„Pflegewissenschaft ist eine Praxiswissenschaft“

Welche Forschungsschwerpunkte werden Sie setzen?

Die Ausrichtung des Instituts liegt in der Forschung im Bereich der Pflege und Versorgung alter, hochbetagter und sterbender Menschen. Unser Anliegen ist es, innovative Antworten auf den wachsenden Bedarf an Pflege zu suchen, und zwar ausgehend von der Perspektive der pflegebedürftigen Menschen und ihrer Bezugspersonen. Die Aufmerksamkeit wird dabei auch auf informelle Pflege- und Hilfesysteme gerichtet und die zu deren Stärkung erforderlichen Rollen und Aufgaben der professionellen Pflege.

Sie beschäftigen sich intensiv mit Palliative Care und End-of-Life-Care. Sehen Sie positive Entwicklungen?

In Palliative Care sind mit der Schaffung von Hospizen, mobilen Hospiz- und Palliativdiensten, Tageshospizen, Palliativstationen etc. ganz neue Angebote entstanden, die allesamt darauf reagiert haben, dass die Versorgung der sogenannten „austherapierten Krebspatienten“ im Argen lag. Zudem haben sich Tausende Menschen als ehrenamtliche Hospizhelfer ausbilden lassen und auf den Weg gemacht, um sterbende Menschen und ihre Familien zu unterstützen und zu begleiten. Diese Entwicklung ist beispielhaft. Daraus ergeben sich aber auch viele Fragen und Forschungsaufgaben.

Wie gut ist Österreich in der internationalen Forschungslandschaft vertreten?

Es gibt in Österreich zwei Professuren, eine in Palliativmedizin, die andere als interdisziplinäre Professur in Palliative Care. Das Gebiet ist noch jung, ein großes Potenzial sehe ich jedoch in einer stärkeren Annäherung der sich entwickelnden Pflegewissenschaft an diesen Bereich.

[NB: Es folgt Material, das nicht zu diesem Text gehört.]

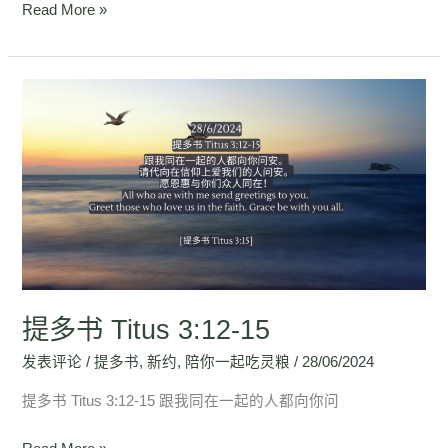
Read More »
提
多
书
Titus
3:12-
15
提多书 Titus 3:12-15
发表评论
/
提多书
,
新约
,
陪你一起吃灵粮
/
28/06/2024
提多书 Titus 3:12-15 跟我同在一起的人都向你问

In Deutschland sind sämtliche Professuren in diesem Feld von der Medizin besetzt. Eine solche Entwicklung in Österreich wäre fatal und würde der Bedeutung der Pflege in diesem Feld nicht gerecht. Eine konsequente interdisziplinäre Ausrichtung hätte den höchsten Innovationscharakter und würde dem Feld gut tun. Ob sie in der aktuellen Universitätslandschaft realisierbar ist, da bin ich skeptisch.

Wie muss Forschung aussehen, um die tägliche Arbeit der Pfleger am Krankenbett bestmöglich zu unterstützen?

Am besten so, dass transdisziplinär geforscht wird. Dazu braucht es mehr akademisierte Praktiker und sehr viele bodenständige, an Praxis interessierte Forscher. Ein herkömmliches Forschungsverständnis, wonach Forschung im Elfenbeinturm stattfindet, erscheint mir nicht passend, schon gar nicht für die Pflegewissenschaft, die eine Praxiswissenschaft ist. Damit Forschung die praktische Arbeit der Pflege unterstützt, braucht es aber auch eine an Forschung interessierte Praxis.

Die Förderung des wissenschaftlichen Nachwuchses ist Ihnen ein besonderes Anliegen. Wie stellt sich die Ausbildungssituation gegenwärtig dar?

Ich denke, dass in Österreich alle, die im Bereich Pflegewissenschaft studieren möchten, auch ein Angebot finden. Die Studiengebühren an einer privaten Universität stellen sicher für viele eine Hürde dar. Hier braucht es Stipendienprogramme, um interessierte Studierende unabhängig von ihren Ressourcen gewinnen zu können. Wir erleben aber bei uns an der UMIT, dass viele Studierende die Mittel selbst dafür aufbringen, besonders engagiert und interessiert sind und ganz genau wissen, warum sie studieren. Der Kontext an einer privaten Universität erlaubt zudem eine viel individuellere Betreuung und Förderung der Studierenden als an einer öffentlichen Universität. Das schlägt sich auf die Qualität nieder.

Ihre drei persönlichen Wünsche für 2013?

Für das Institut wünsche ich mir spannende Forschungsvorhaben und innovative Erkenntnisse. Für unsere Studienprogramme an der UMIT wünsche ich mir viele interessierte und begeisterte Studierende. Für die Pflege in Österreich wünsche ich mir viel öffentliche Aufmerksamkeit und Interesse und gute bildungs-, sozial- und gesundheitspolitische Entscheidungen.